The younger Brian is played—brilliantly--by Paul Dano. The older Brian is played by John Cusack, in another of the fine performances that he has been giving for the past 30 years. Matching the two male leads in excellence is Elizabeth Banks as Melinda Ledbetter, a car salesperson, whom Brian meets in the 1980s and who becomes his girlfriend and helper in the struggle to escape from under Landy's heel and regain mental health.
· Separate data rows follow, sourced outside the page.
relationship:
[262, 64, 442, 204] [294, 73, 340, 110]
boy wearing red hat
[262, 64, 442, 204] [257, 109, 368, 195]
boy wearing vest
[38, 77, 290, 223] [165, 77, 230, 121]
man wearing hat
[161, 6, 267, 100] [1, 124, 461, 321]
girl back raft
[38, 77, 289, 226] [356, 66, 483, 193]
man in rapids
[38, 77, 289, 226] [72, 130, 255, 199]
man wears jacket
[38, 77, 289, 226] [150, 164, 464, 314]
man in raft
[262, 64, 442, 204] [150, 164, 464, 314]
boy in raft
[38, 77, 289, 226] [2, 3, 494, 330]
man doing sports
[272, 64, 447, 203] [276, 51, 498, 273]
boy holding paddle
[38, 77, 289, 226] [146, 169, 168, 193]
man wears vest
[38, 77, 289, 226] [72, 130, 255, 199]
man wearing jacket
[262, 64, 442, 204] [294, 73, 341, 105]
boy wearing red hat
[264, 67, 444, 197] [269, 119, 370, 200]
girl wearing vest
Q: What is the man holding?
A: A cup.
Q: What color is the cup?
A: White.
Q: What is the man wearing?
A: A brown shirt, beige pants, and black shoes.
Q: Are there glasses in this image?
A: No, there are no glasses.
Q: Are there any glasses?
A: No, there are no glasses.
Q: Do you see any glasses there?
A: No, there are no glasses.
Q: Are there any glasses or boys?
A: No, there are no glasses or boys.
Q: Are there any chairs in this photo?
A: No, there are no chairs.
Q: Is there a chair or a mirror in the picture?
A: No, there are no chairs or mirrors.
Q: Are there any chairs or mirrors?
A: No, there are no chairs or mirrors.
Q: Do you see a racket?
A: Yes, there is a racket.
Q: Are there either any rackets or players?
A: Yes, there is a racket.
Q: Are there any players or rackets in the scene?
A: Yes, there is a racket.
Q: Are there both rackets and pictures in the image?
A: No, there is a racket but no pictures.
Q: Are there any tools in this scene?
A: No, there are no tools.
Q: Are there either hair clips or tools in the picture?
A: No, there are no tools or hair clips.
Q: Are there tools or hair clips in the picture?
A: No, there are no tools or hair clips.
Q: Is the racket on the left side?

The beauteous Banks has attracted attention at various points in her eclectic career—notably as Effie Trinkett in The Hunger Games films—but here her nuanced performance is so right rhat we almost forget how beautiful she is. Definitely deserving mention, too, is Bill Camp as Brian's father. His appearances are brief bit searingly memorable in their obnoxiousness. 

In its depiction of the anguish involved in mental illness, Love & Mercy matches, perhaps surpasses, 2001's A Beautiful Mind, the biopic about mathematician John Nash. Particularly striking is a scene at a dinner party in which the normal sound of utensils clicking against china becomes for Brian an overwhelming and terrifying noise.


Love & Mercy shows the pain and suffering that some of those who celebrate “fun, fun, fun,” as the Beach Boys did so well, undergo in their own lives. But it also shows the “good vibrations” that true love and mercy can bring if one is lucky enough to encounter them, as Brian Wilson finally did.